**TASK GOAL**
Can you copy every line of the material below exactly as it stands, leaving out the pictures?

**DATA BELOW**
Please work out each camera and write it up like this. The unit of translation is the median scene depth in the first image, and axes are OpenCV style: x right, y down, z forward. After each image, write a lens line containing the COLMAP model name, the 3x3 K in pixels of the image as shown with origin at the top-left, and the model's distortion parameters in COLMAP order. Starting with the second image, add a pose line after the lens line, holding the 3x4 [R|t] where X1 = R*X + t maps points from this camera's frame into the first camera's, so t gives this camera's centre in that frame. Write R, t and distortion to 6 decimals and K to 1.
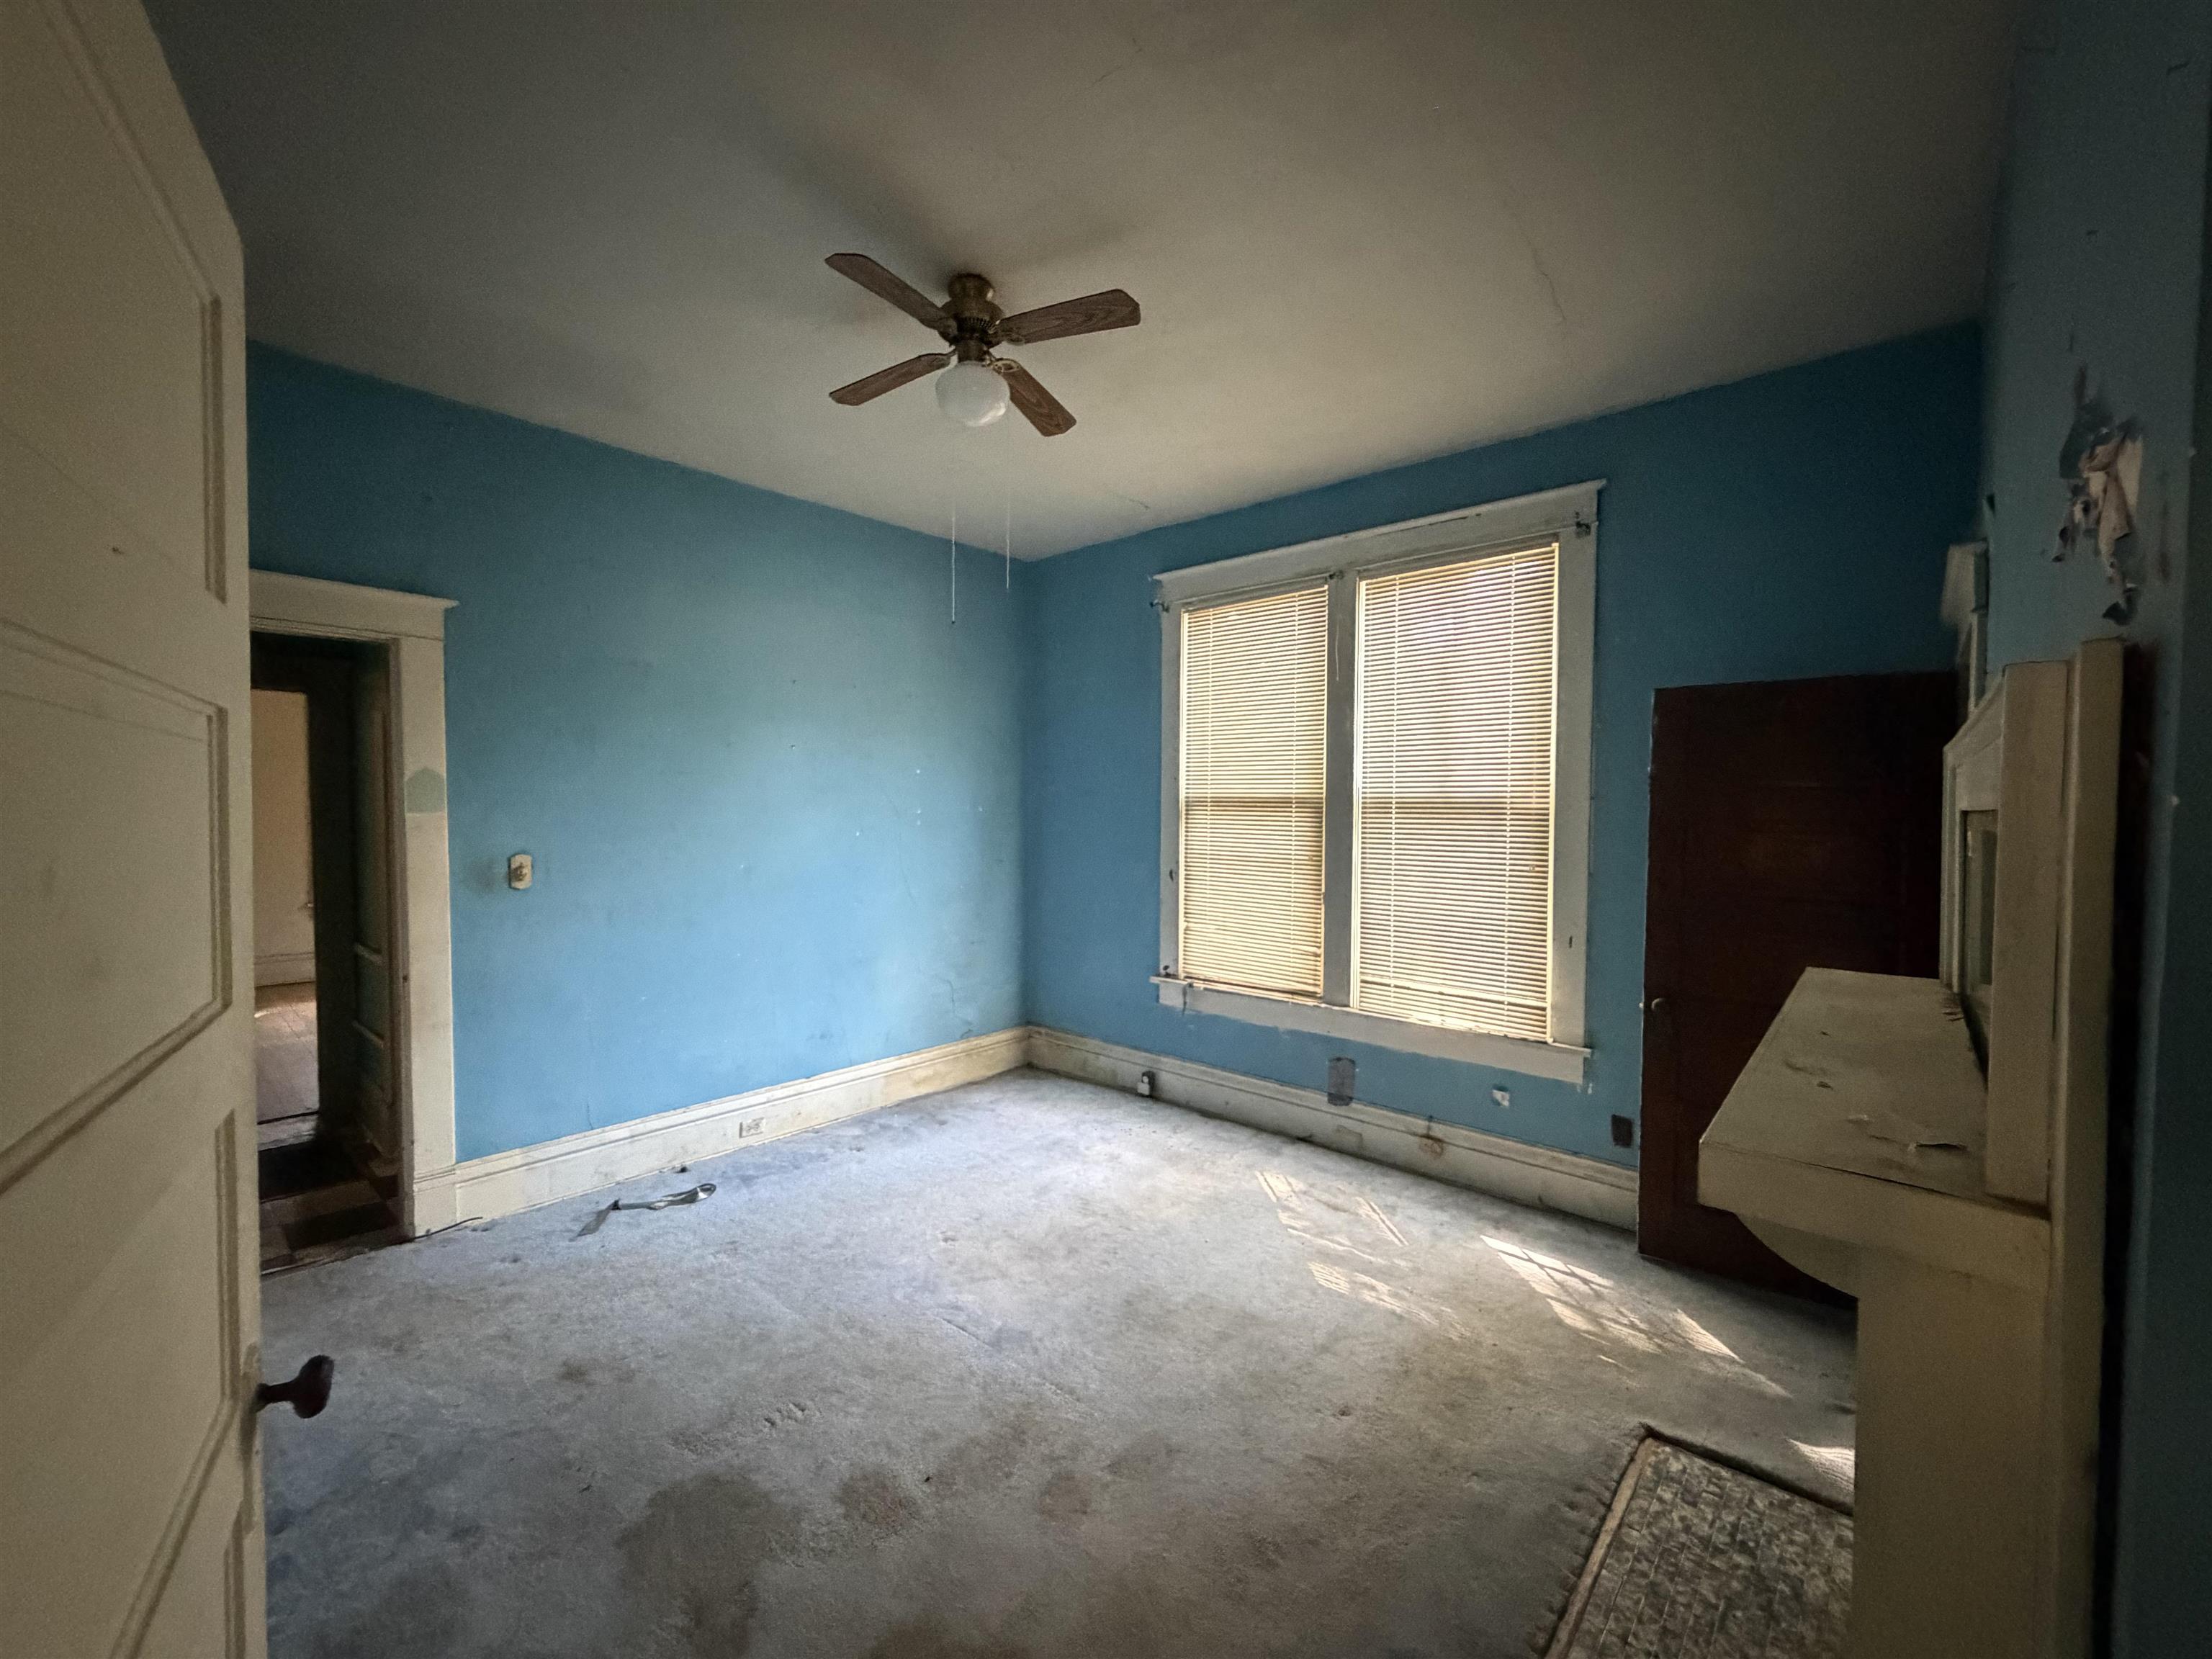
lens RADIAL K [[883.6, 0, 1117.6], [0, 883.6, 834.0], [0, 0, 1]] dist [-0.005853, 0.000409]
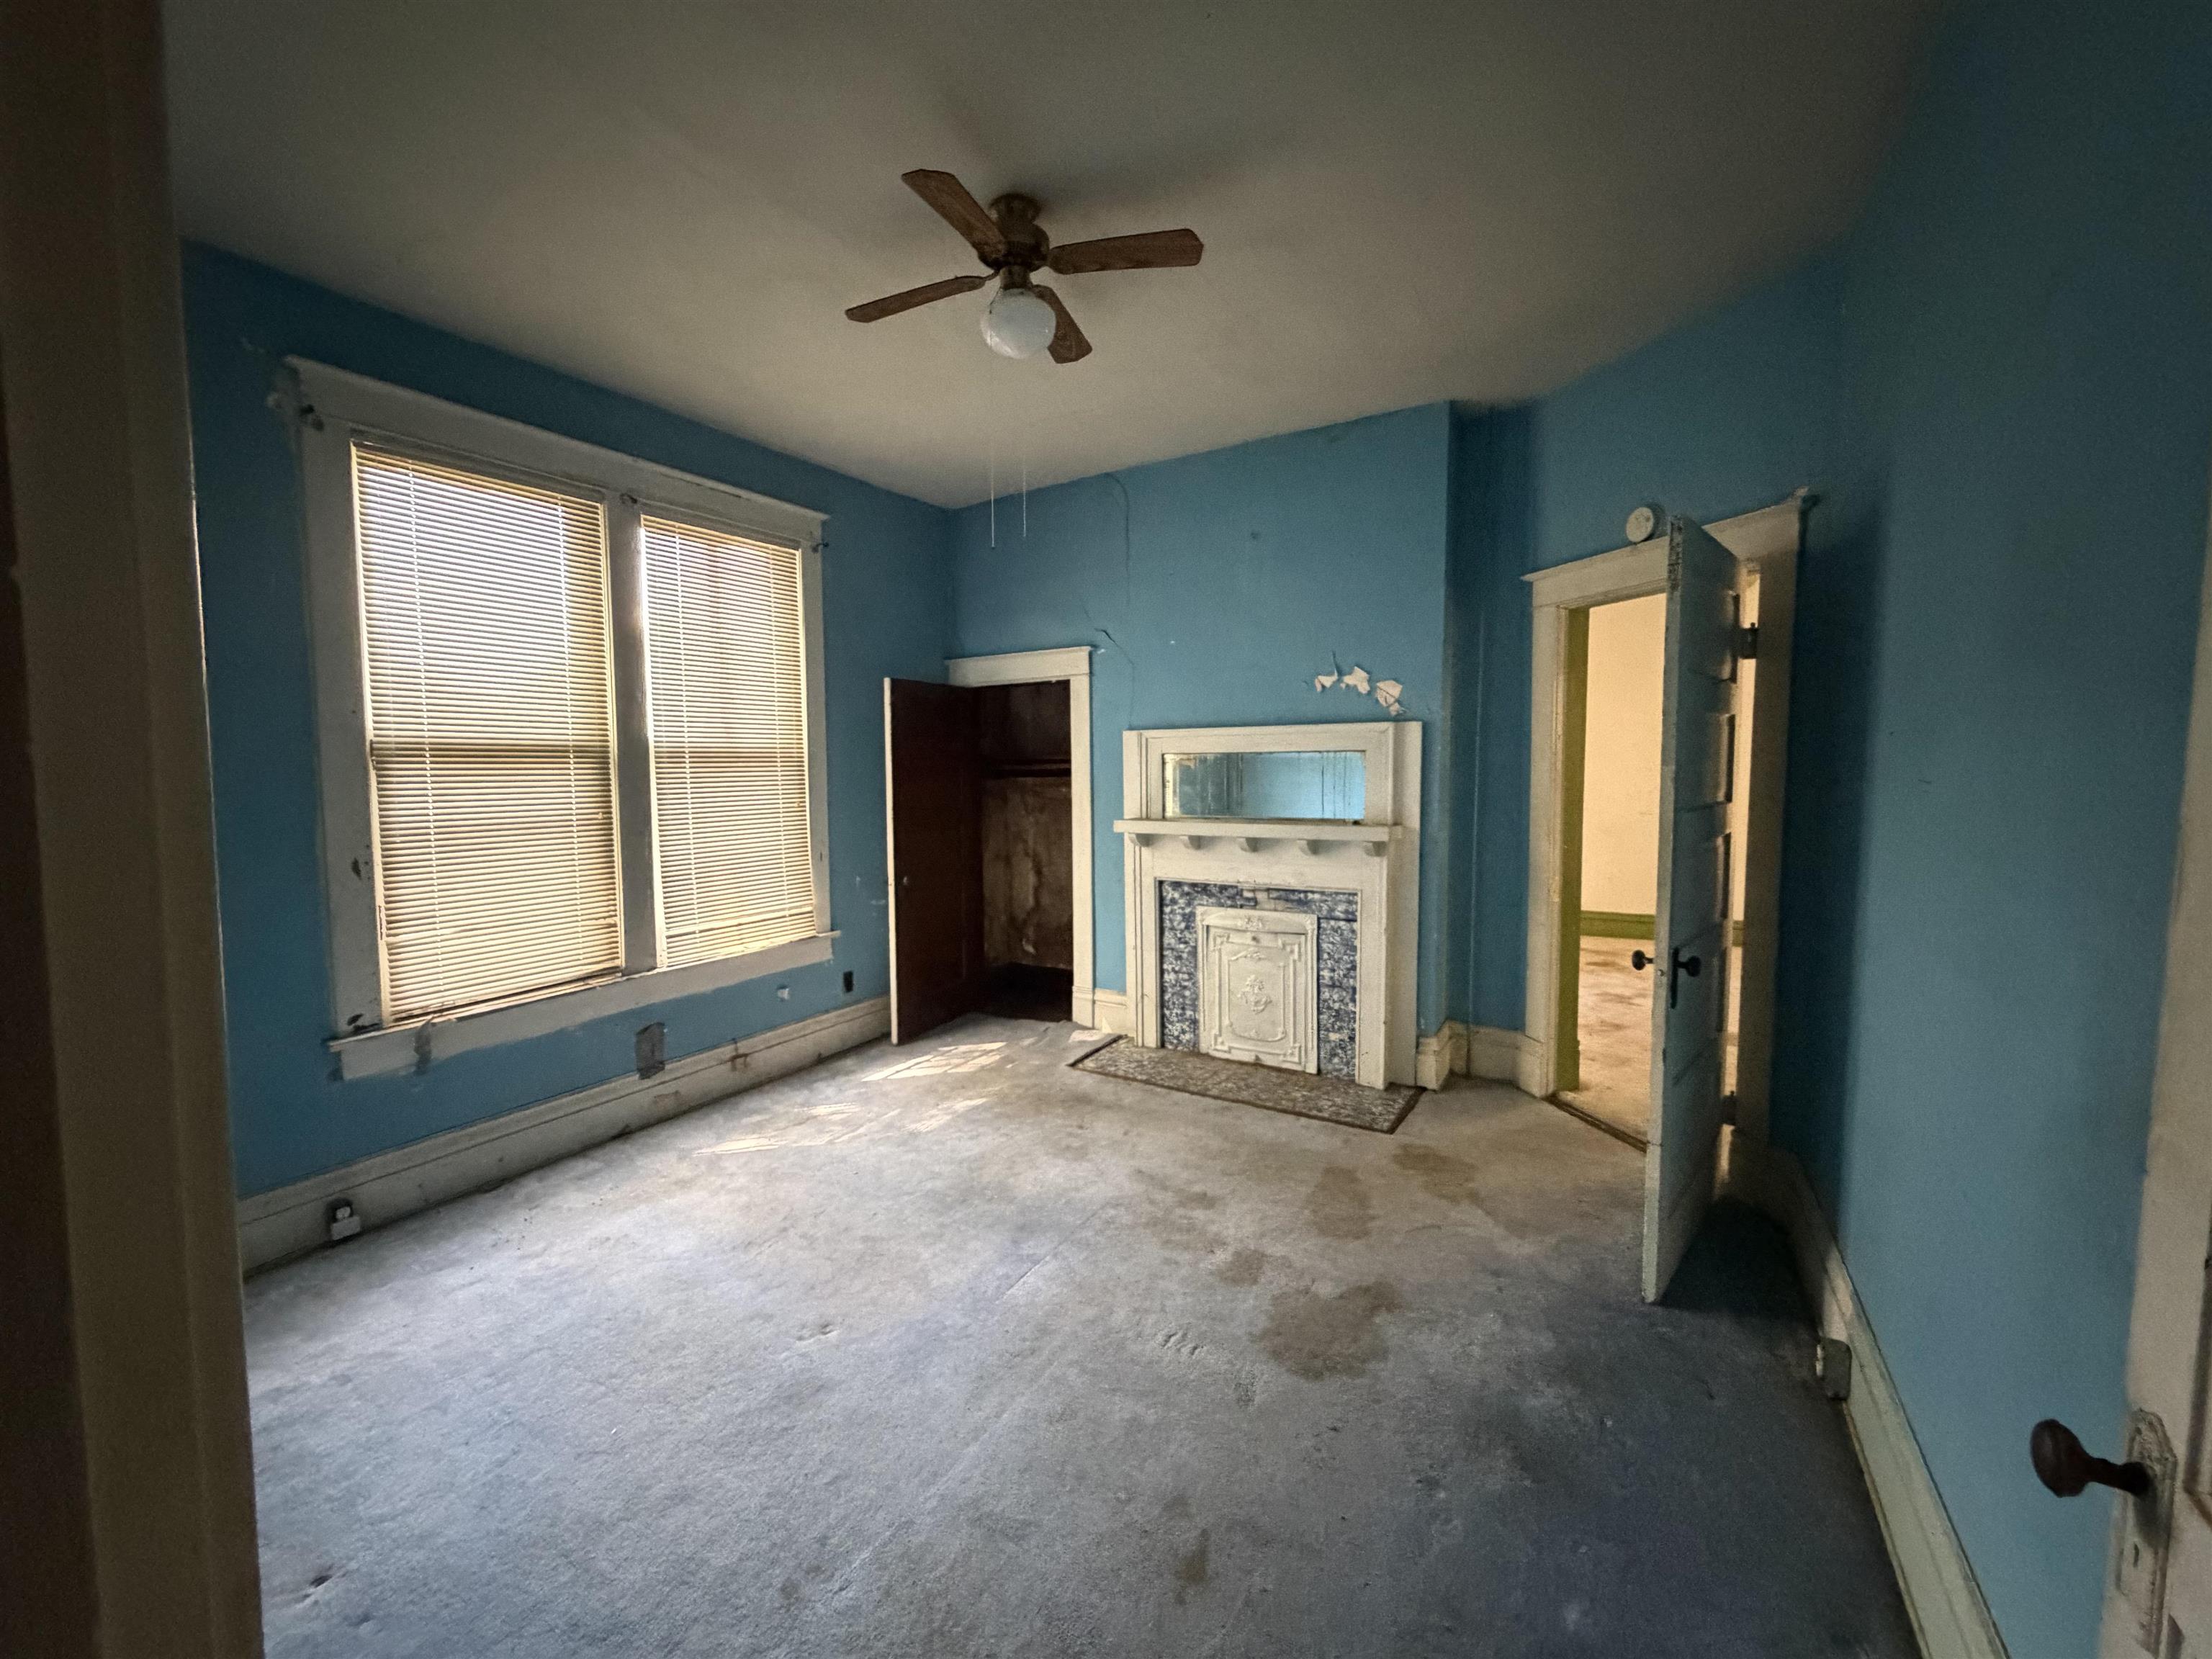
lens RADIAL K [[883.6, 0, 1115.7], [0, 883.6, 822.1], [0, 0, 1]] dist [-0.005853, 0.000409]
pose [[-0.187109, -0.076744, 0.979337, -0.758429], [0.032028, 0.995937, 0.084164, -0.024376], [-0.981817, 0.047114, -0.183891, 0.696551]]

**REPLY TO THE TASK**
Please work out each camera and write it up like this. The unit of translation is the median scene depth in the first image, and axes are OpenCV style: x right, y down, z forward. After each image, write a lens line containing the COLMAP model name, the 3x3 K in pixels of the image as shown with origin at the top-left, and the model's distortion parameters in COLMAP order. Starting with the second image, add a pose line after the lens line, holding the 3x4 [R|t] where X1 = R*X + t maps points from this camera's frame into the first camera's, so t gives this camera's centre in that frame. Write R, t and distortion to 6 decimals and K to 1.
lens RADIAL K [[883.6, 0, 1117.6], [0, 883.6, 834.0], [0, 0, 1]] dist [-0.005853, 0.000409]
lens RADIAL K [[883.6, 0, 1115.7], [0, 883.6, 822.1], [0, 0, 1]] dist [-0.005853, 0.000409]
pose [[-0.187109, -0.076744, 0.979337, -0.758429], [0.032028, 0.995937, 0.084164, -0.024376], [-0.981817, 0.047114, -0.183891, 0.696551]]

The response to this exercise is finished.